━━ Data in this exercise ━━

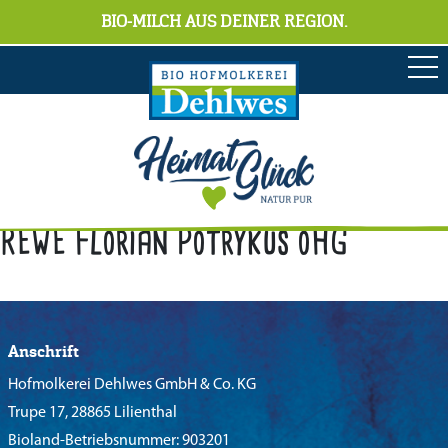
BIO-MILCH AUS DEINER REGION.
REWE Florian Potrykus oHG
Anschrift
Hofmolkerei Dehlwes GmbH & Co. KG
Trupe 17, 28865 Lilienthal
Bioland-Betriebsnummer: 903201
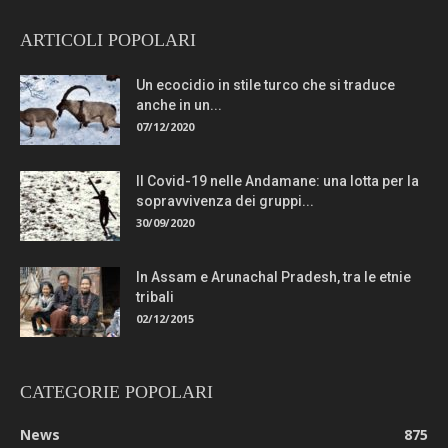
ARTICOLI POPOLARI
Un ecocidio in stile turco che si traduce
anche in un...
07/12/2020
Il Covid-19 nelle Andamane: una lotta per la
sopravvivenza dei gruppi...
30/09/2020
In Assam e Arunachal Pradesh, tra le etnie
tribali
02/12/2015
CATEGORIE POPOLARI
News
875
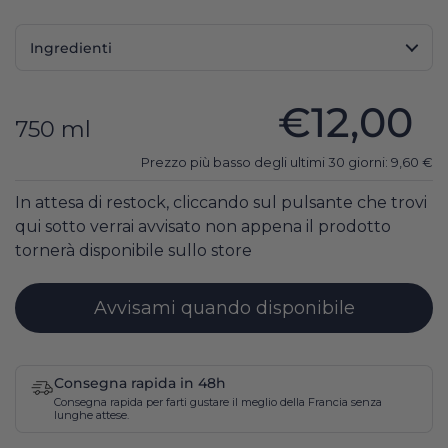
Ingredienti
€12,00
750 ml
Prezzo più basso degli ultimi 30 giorni:
9,60
€
In attesa di restock, cliccando sul pulsante che trovi
qui sotto verrai avvisato non appena il prodotto
tornerà disponibile sullo store
Avvisami quando disponibile
Consegna rapida in 48h
Consegna rapida per farti gustare il meglio della Francia senza
lunghe attese.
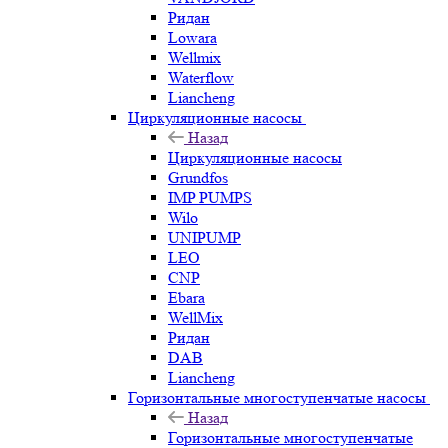
Ридан
Lowara
Wellmix
Waterflow
Liancheng
Циркуляционные насосы
Назад
Циркуляционные насосы
Grundfos
IMP PUMPS
Wilo
UNIPUMP
LEO
CNP
Ebara
WellMix
Ридан
DAB
Liancheng
Горизонтальные многоступенчатые насосы
Назад
Горизонтальные многоступенчатые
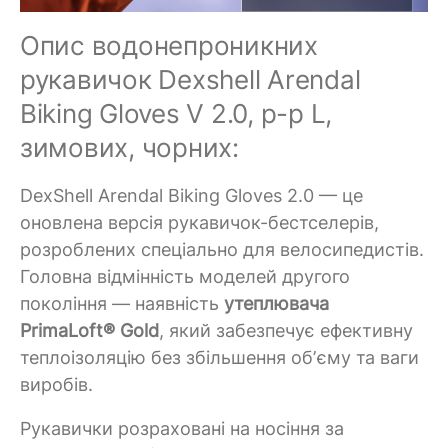
Опис водонепроникних
рукавичок Dexshell Arendal
Biking Gloves V 2.0, p-p L,
зимових, чорних:
DexShell Arendal Biking Gloves 2.0 — це
оновлена версія рукавичок-бестселерів,
розроблених спеціально для велосипедистів.
Головна відмінність моделей другого
покоління — наявність
утеплювача
PrimaLoft® Gold
, який забезпечує ефективну
теплоізоляцію без збільшення обʼєму та ваги
виробів.
Рукавички розраховані на носіння за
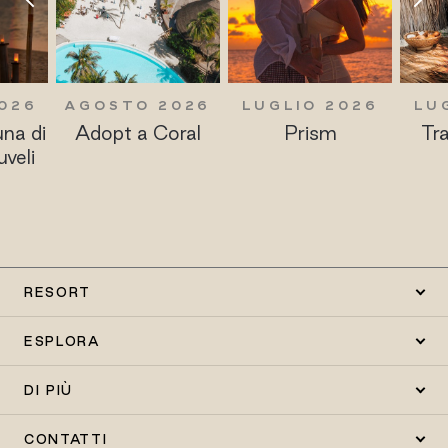
026
AGOSTO 2026
LUGLIO 2026
LU
una di
Adopt a Coral
Prism
Tra
uveli
RESORT
ESPLORA
DI PIÙ
CONTATTI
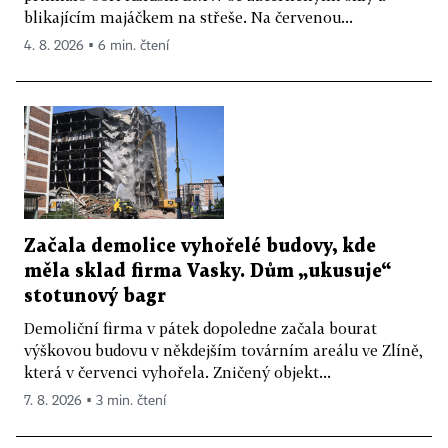
blikajícím majáčkem na střeše. Na červenou...
4. 8. 2026 ▪ 6 min. čtení
Začala demolice vyhořelé budovy, kde
měla sklad firma Vasky. Dům „ukusuje“
stotunový bagr
Demoliční firma v pátek dopoledne začala bourat
výškovou budovu v někdejším továrním areálu ve Zlíně,
která v červenci vyhořela. Zničený objekt...
7. 8. 2026 ▪ 3 min. čtení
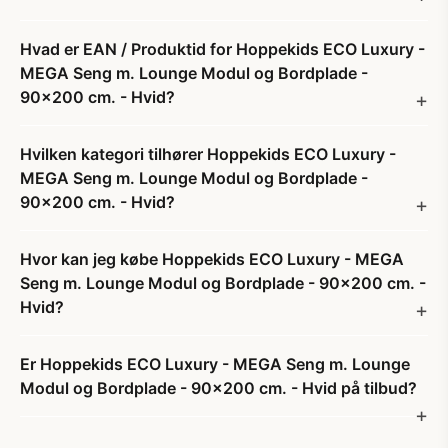
Hvad er EAN / Produktid for Hoppekids ECO Luxury -
MEGA Seng m. Lounge Modul og Bordplade -
90x200 cm. - Hvid?
Hvilken kategori tilhører Hoppekids ECO Luxury -
MEGA Seng m. Lounge Modul og Bordplade -
90x200 cm. - Hvid?
Hvor kan jeg købe Hoppekids ECO Luxury - MEGA
Seng m. Lounge Modul og Bordplade - 90x200 cm. -
Hvid?
Er Hoppekids ECO Luxury - MEGA Seng m. Lounge
Modul og Bordplade - 90x200 cm. - Hvid på tilbud?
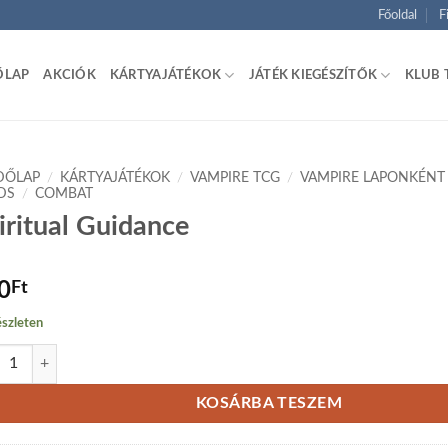
Főoldal
F
ŐLAP
AKCIÓK
KÁRTYAJÁTÉKOK
JÁTÉK KIEGÉSZÍTŐK
KLUB 
DŐLAP
/
KÁRTYAJÁTÉKOK
/
VAMPIRE TCG
/
VAMPIRE LAPONKÉNT
DS
/
COMBAT
iritual Guidance
0
Ft
szleten
itual Guidance mennyiség
KOSÁRBA TESZEM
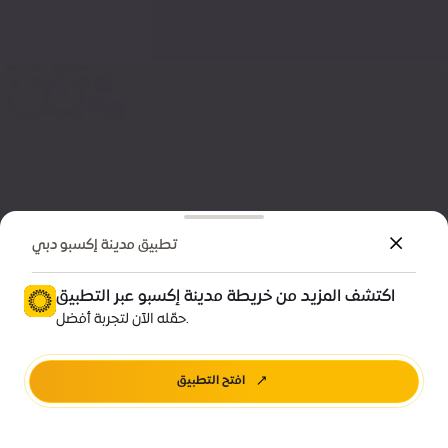
تطبيق مدينة إكسبو دبي
اكتشف المزيد من خريطة مدينة إكسبو عبر التطبيق
معلومات تهمك
حمّله الآن لتجربة أفضل.
موقف سيارات الاستدامة H
افتح التطبيق
اتجاهات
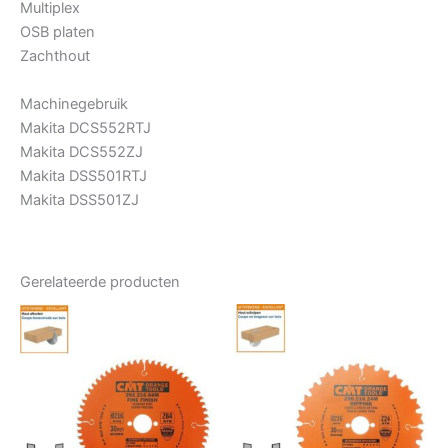
Multiplex
OSB platen
Zachthout
Machinegebruik
Makita DCS552RTJ
Makita DCS552ZJ
Makita DSS501RTJ
Makita DSS501ZJ
Gerelateerde producten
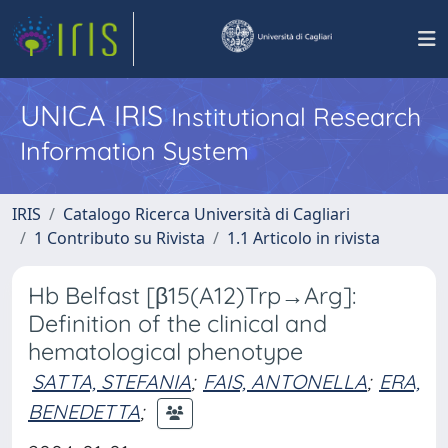
UNICA IRIS
Institutional Research
Information System
IRIS
Catalogo Ricerca Università di Cagliari
1 Contributo su Rivista
1.1 Articolo in rivista
Hb Belfast [β15(A12)Trp→Arg]:
Definition of the clinical and
hematological phenotype
SATTA, STEFANIA
;
FAIS, ANTONELLA
;
ERA,
BENEDETTA
;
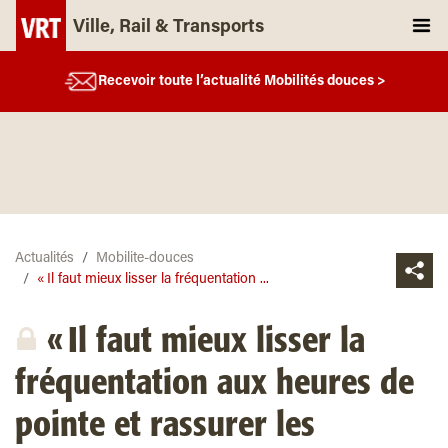
Ville, Rail & Transports
Recevoir toute l’actualité Mobilités douces >
Actualités
Mobilite-douces
« Il faut mieux lisser la fréquentation ...
« Il faut mieux lisser la
fréquentation aux heures de
pointe et rassurer les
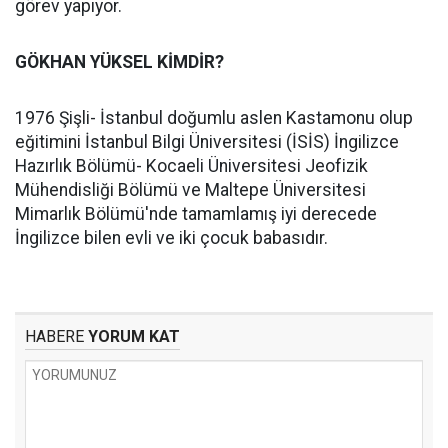
görev yapıyor.
GÖKHAN YÜKSEL KİMDİR?
1976 Şişli- İstanbul doğumlu aslen Kastamonu olup
eğitimini İstanbul Bilgi Üniversitesi (İSİS) İngilizce
Hazırlık Bölümü- Kocaeli Üniversitesi Jeofizik
Mühendisliği Bölümü ve Maltepe Üniversitesi
Mimarlık Bölümü'nde tamamlamış iyi derecede
İngilizce bilen evli ve iki çocuk babasıdır.
HABERE
YORUM KAT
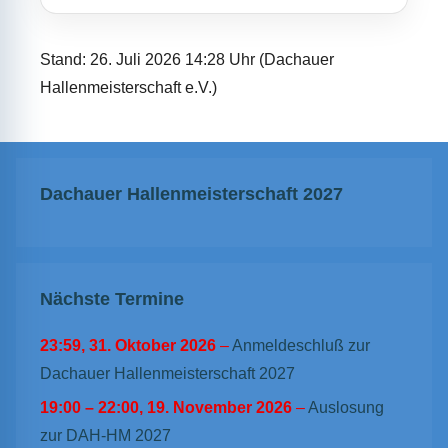
Stand: 26. Juli 2026 14:28 Uhr (Dachauer
Hallenmeisterschaft e.V.)
Dachauer Hallenmeisterschaft 2027
Nächste Termine
23:59,
31. Oktober 2026
–
Anmeldeschluß zur
Dachauer Hallenmeisterschaft 2027
19:00
–
22:00
,
19. November 2026
–
Auslosung
zur DAH-HM 2027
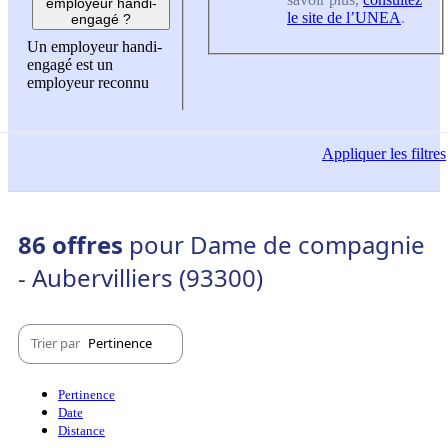
employeur handi-
le site de l’UNEA
.
engagé ?
Un employeur handi-
engagé est un
employeur reconnu
Appliquer
les filtres
86 offres
pour Dame de compagnie
- Aubervilliers (93300)
Trier par
Pertinence
Pertinence
Date
Distance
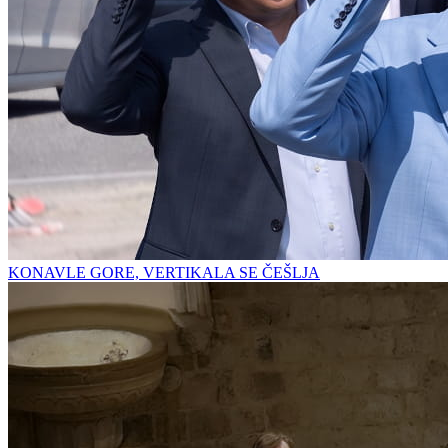
KONAVLE GORE, VERTIKALA SE ČEŠLJA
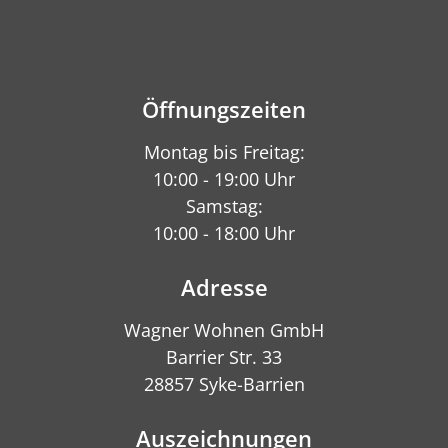
Öffnungszeiten
Montag bis Freitag:
10:00 - 19:00 Uhr
Samstag:
10:00 - 18:00 Uhr
Adresse
Wagner Wohnen GmbH
Barrier Str. 33
28857 Syke-Barrien
Auszeichnungen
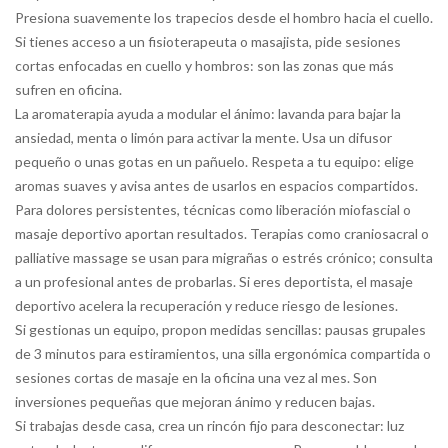
Presiona suavemente los trapecios desde el hombro hacia el cuello.
Si tienes acceso a un fisioterapeuta o masajista, pide sesiones
cortas enfocadas en cuello y hombros: son las zonas que más
sufren en oficina.
La aromaterapia ayuda a modular el ánimo: lavanda para bajar la
ansiedad, menta o limón para activar la mente. Usa un difusor
pequeño o unas gotas en un pañuelo. Respeta a tu equipo: elige
aromas suaves y avisa antes de usarlos en espacios compartidos.
Para dolores persistentes, técnicas como liberación miofascial o
masaje deportivo aportan resultados. Terapias como craniosacral o
palliative massage se usan para migrañas o estrés crónico; consulta
a un profesional antes de probarlas. Si eres deportista, el masaje
deportivo acelera la recuperación y reduce riesgo de lesiones.
Si gestionas un equipo, propon medidas sencillas: pausas grupales
de 3 minutos para estiramientos, una silla ergonómica compartida o
sesiones cortas de masaje en la oficina una vez al mes. Son
inversiones pequeñas que mejoran ánimo y reducen bajas.
Si trabajas desde casa, crea un rincón fijo para desconectar: luz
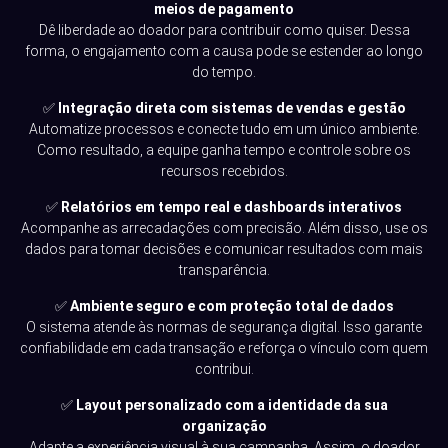
meios de pagamento
Dê liberdade ao doador para contribuir como quiser. Dessa
forma, o engajamento com a causa pode se estender ao longo
do tempo.
✅
Integração direta com sistemas de vendas e gestão
Automatize processos e conecte tudo em um único ambiente.
Como resultado, a equipe ganha tempo e controle sobre os
recursos recebidos.
✅
Relatórios em tempo real e dashboards interativos
Acompanhe as arrecadações com precisão. Além disso, use os
dados para tomar decisões e comunicar resultados com mais
transparência.
✅
Ambiente seguro e com proteção total de dados
O sistema atende às normas de segurança digital. Isso garante
confiabilidade em cada transação e reforça o vínculo com quem
contribui.
✅
Layout personalizado com a identidade da sua
organização
Adapte a experiência visual à sua campanha. Assim, o doador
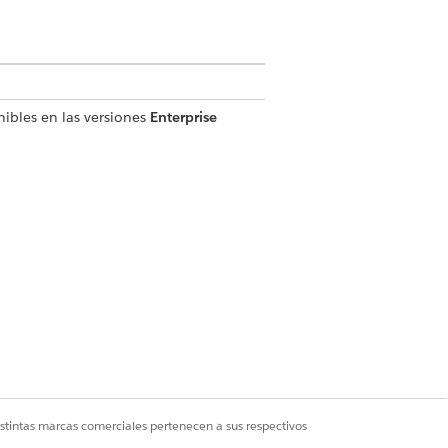
nibles en las versiones
Enterprise
a lista de citas de servicio y el
den aplicar a citas de servicio,
 citas de servicio y el mapa.
istintas marcas comerciales pertenecen a sus respectivos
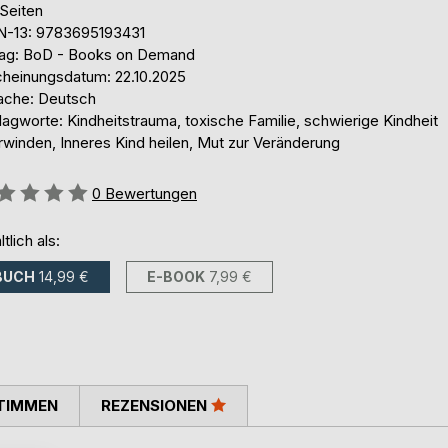
 Seiten
N-13: 9783695193431
lag: BoD - Books on Demand
cheinungsdatum: 22.10.2025
ache: Deutsch
agworte: Kindheitstrauma, toxische Familie, schwierige Kindheit
rwinden, Inneres Kind heilen, Mut zur Veränderung
ertung::
0
Bewertungen
ltlich als:
BUCH
14,99 €
E-BOOK
7,99 €
TIMMEN
REZENSIONEN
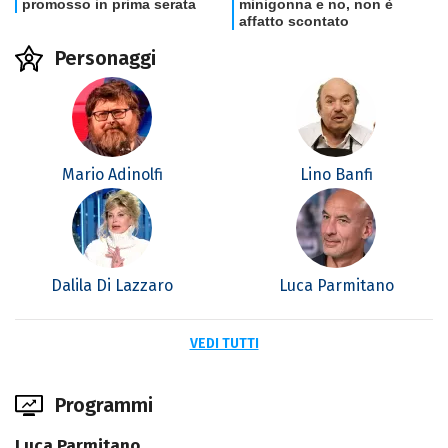
Personaggi
Mario Adinolfi
Lino Banfi
Dalila Di Lazzaro
Luca Parmitano
VEDI TUTTI
Programmi
Luca Parmitano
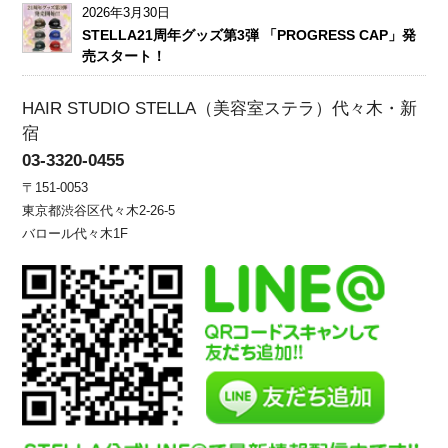
2026年3月30日
STELLA21周年グッズ第3弾 「PROGRESS CAP」発
売スタート！
HAIR STUDIO STELLA（美容室ステラ）代々木・新
宿
03-3320-0455
〒151-0053
東京都渋谷区代々木2-26-5
バロール代々木1F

━━━

Task statement: Reproduce the entries verbatim from their first line through the line containing "7. 8. 2026 ▪ 3 min. čtení", including that line. Leave out the pictures.

Reply to the exercise:
BIO-MILCH AUS DEINER REGION.
REWE Florian Potrykus oHG
Anschrift
Hofmolkerei Dehlwes GmbH & Co. KG
Trupe 17, 28865 Lilienthal
Bioland-Betriebsnummer: 903201
ARTICOLI POPOLARI
Un ecocidio in stile turco che si traduce
anche in un...
07/12/2020
Il Covid-19 nelle Andamane: una lotta per la
sopravvivenza dei gruppi...
30/09/2020
In Assam e Arunachal Pradesh, tra le etnie
tribali
02/12/2015
CATEGORIE POPOLARI
News
875
Ingredienti
€12,00
750 ml
Prezzo più basso degli ultimi 30 giorni:
9,60
€
In attesa di restock, cliccando sul pulsante che trovi
qui sotto verrai avvisato non appena il prodotto
tornerà disponibile sullo store
Avvisami quando disponibile
Consegna rapida in 48h
Consegna rapida per farti gustare il meglio della Francia senza
lunghe attese.
Ридан
Lowara
Wellmix
Waterflow
Liancheng
Циркуляционные насосы
Назад
Циркуляционные насосы
Grundfos
IMP PUMPS
Wilo
UNIPUMP
LEO
CNP
Ebara
WellMix
Ридан
DAB
Liancheng
Горизонтальные многоступенчатые насосы
Назад
Горизонтальные многоступенчатые
Опис водонепроникних
рукавичок Dexshell Arendal
Biking Gloves V 2.0, p-p L,
зимових, чорних:
DexShell Arendal Biking Gloves 2.0 — це
оновлена версія рукавичок-бестселерів,
розроблених спеціально для велосипедистів.
Головна відмінність моделей другого
покоління — наявність
утеплювача
PrimaLoft® Gold
, який забезпечує ефективну
теплоізоляцію без збільшення обʼєму та ваги
виробів.
Рукавички розраховані на носіння за
026
AGOSTO 2026
LUGLIO 2026
LU
una di
Adopt a Coral
Prism
Tra
uveli
RESORT
ESPLORA
DI PIÙ
CONTATTI
blikajícím majáčkem na střeše. Na červenou...
4. 8. 2026 ▪ 6 min. čtení
Začala demolice vyhořelé budovy, kde
měla sklad firma Vasky. Dům „ukusuje“
stotunový bagr
Demoliční firma v pátek dopoledne začala bourat
výškovou budovu v někdejším továrním areálu ve Zlíně,
která v červenci vyhořela. Zničený objekt...
7. 8. 2026 ▪ 3 min. čtení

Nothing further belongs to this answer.